1. An automatic excavating method of oligopeptide medicine lead based on machine learning is characterized by comprising the following steps:

s2, constructing an N-Gram model based on a deep neural network;

s4, simulating the process of oligopeptide rising from zero by adopting a Monte Carlo method according to the context probability vector of the amino acid to obtain candidate oligopeptides, wherein the method specifically comprises the following steps of:

s41, selecting any amino acid as an initial amino acid;

s45, circularly executing S42-S44, and carrying out one amino acid delay for each round until a preset ending condition is met, so as to obtain candidate oligopeptides;

2. The automatic excavation method of oligopeptide drug lead based on machine learning according to claim 1, wherein the expression of the N-Gram model is:

3. The automatic excavating method of oligopeptide medicine lead based on machine learning according to claim 1, wherein the preset ending condition in S45 is: the length of the oligopeptide is increased to 10 and the probability of all potential linking amino acids of the current oligopeptide is smaller than the random probability.
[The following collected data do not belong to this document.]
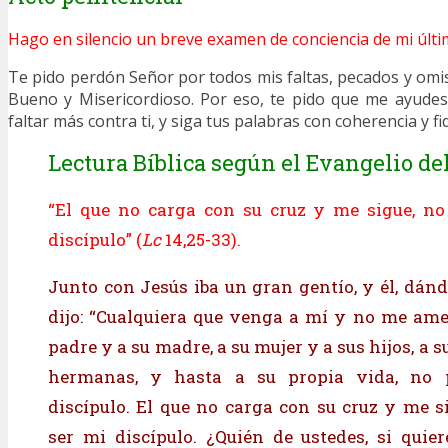
Hago en silencio un breve examen de conciencia de mi últi
Te pido perdón Señor por todos mis faltas, pecados y omis
Bueno y Misericordioso. Por eso, te pido que me ayudes
faltar más contra ti, y siga tus palabras con coherencia y fi
Lectura Bíblica según el Evangelio del
“El que no carga con su cruz y me sigue, no
discípulo” (
Lc
14,25-33).
Junto con Jesús iba un gran gentío, y él, dánd
dijo: “Cualquiera que venga a mí y no me am
padre y a su madre, a su mujer y a sus hijos, a
hermanas, y hasta a su propia vida, no 
discípulo. El que no carga con su cruz y me s
ser mi discípulo. ¿Quién de ustedes, si quier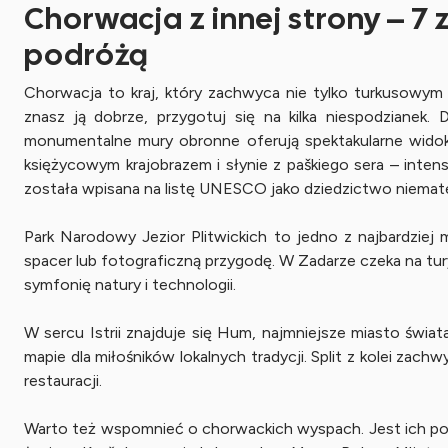
Chorwacja z innej strony – 7
podróżą
Chorwacja to kraj, który zachwyca nie tylko turkusowym 
znasz ją dobrze, przygotuj się na kilka niespodzianek
monumentalne mury obronne oferują spektakularne widok
księżycowym krajobrazem i słynie z paškiego sera – int
została wpisana na listę UNESCO jako dziedzictwo niemate
Park Narodowy Jezior Plitwickich to jedno z najbardziej
spacer lub fotograficzną przygodę. W Zadarze czeka na tur
symfonię natury i technologii.
W sercu Istrii znajduje się Hum, najmniejsze miasto świa
mapie dla miłośników lokalnych tradycji. Split z kolei zach
restauracji.
Warto też wspomnieć o chorwackich wyspach. Jest ich pon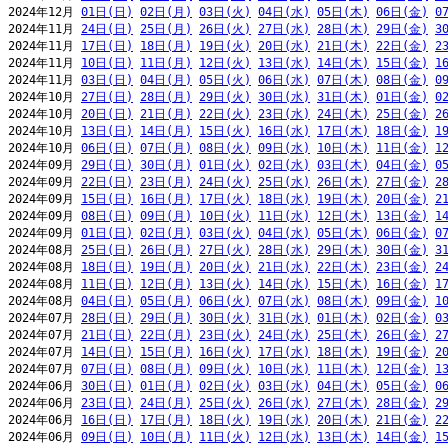
2024年12月 
01日(日)
02日(月)
03日(火)
04日(水)
05日(木)
06日(金)
0
2024年11月 
24日(日)
25日(月)
26日(火)
27日(水)
28日(木)
29日(金)
3
2024年11月 
17日(日)
18日(月)
19日(火)
20日(水)
21日(木)
22日(金)
2
2024年11月 
10日(日)
11日(月)
12日(火)
13日(水)
14日(木)
15日(金)
1
2024年11月 
03日(日)
04日(月)
05日(火)
06日(水)
07日(木)
08日(金)
0
2024年10月 
27日(日)
28日(月)
29日(火)
30日(水)
31日(木)
01日(金)
0
2024年10月 
20日(日)
21日(月)
22日(火)
23日(水)
24日(木)
25日(金)
2
2024年10月 
13日(日)
14日(月)
15日(火)
16日(水)
17日(木)
18日(金)
1
2024年10月 
06日(日)
07日(月)
08日(火)
09日(水)
10日(木)
11日(金)
1
2024年09月 
29日(日)
30日(月)
01日(火)
02日(水)
03日(木)
04日(金)
0
2024年09月 
22日(日)
23日(月)
24日(火)
25日(水)
26日(木)
27日(金)
2
2024年09月 
15日(日)
16日(月)
17日(火)
18日(水)
19日(木)
20日(金)
2
2024年09月 
08日(日)
09日(月)
10日(火)
11日(水)
12日(木)
13日(金)
1
2024年09月 
01日(日)
02日(月)
03日(火)
04日(水)
05日(木)
06日(金)
0
2024年08月 
25日(日)
26日(月)
27日(火)
28日(水)
29日(木)
30日(金)
3
2024年08月 
18日(日)
19日(月)
20日(火)
21日(水)
22日(木)
23日(金)
2
2024年08月 
11日(日)
12日(月)
13日(火)
14日(水)
15日(木)
16日(金)
1
2024年08月 
04日(日)
05日(月)
06日(火)
07日(水)
08日(木)
09日(金)
1
2024年07月 
28日(日)
29日(月)
30日(火)
31日(水)
01日(木)
02日(金)
0
2024年07月 
21日(日)
22日(月)
23日(火)
24日(水)
25日(木)
26日(金)
2
2024年07月 
14日(日)
15日(月)
16日(火)
17日(水)
18日(木)
19日(金)
2
2024年07月 
07日(日)
08日(月)
09日(火)
10日(水)
11日(木)
12日(金)
1
2024年06月 
30日(日)
01日(月)
02日(火)
03日(水)
04日(木)
05日(金)
0
2024年06月 
23日(日)
24日(月)
25日(火)
26日(水)
27日(木)
28日(金)
2
2024年06月 
16日(日)
17日(月)
18日(火)
19日(水)
20日(木)
21日(金)
2
2024年06月 
09日(日)
10日(月)
11日(火)
12日(水)
13日(木)
14日(金)
1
4. The automatic excavation method of oligopeptide drug lead based on machine learning according to claim 1, wherein S5 comprises:

5. The method for automatically excavating an oligopeptide drug lead based on machine learning according to claim 4, wherein in S5, if one or more of the plurality of candidate oligopeptides selected to be ranked at the top have functional verification results satisfying a preset requirement, continuing functional verification on the remaining candidate oligopeptides in the cluster where the oligopeptides whose functional verification results satisfy the requirement are located.

6. The method for automatic mining of machine learning based oligopeptide drug leads according to claim 1, wherein in S5, the product of the context probabilities of the joined amino acids in each round of oligopeptide lifting is used as the recommendation score of the candidate oligopeptides, and the candidate oligopeptides are ranked according to the recommendation score.

7. The automatic excavating method of oligopeptide medicine lead based on machine learning according to claim 1, wherein the deep neural network architecture of the N-Gram model consists of an input layer, a projection layer, a hiding layer, an output layer and a SoftMax layer.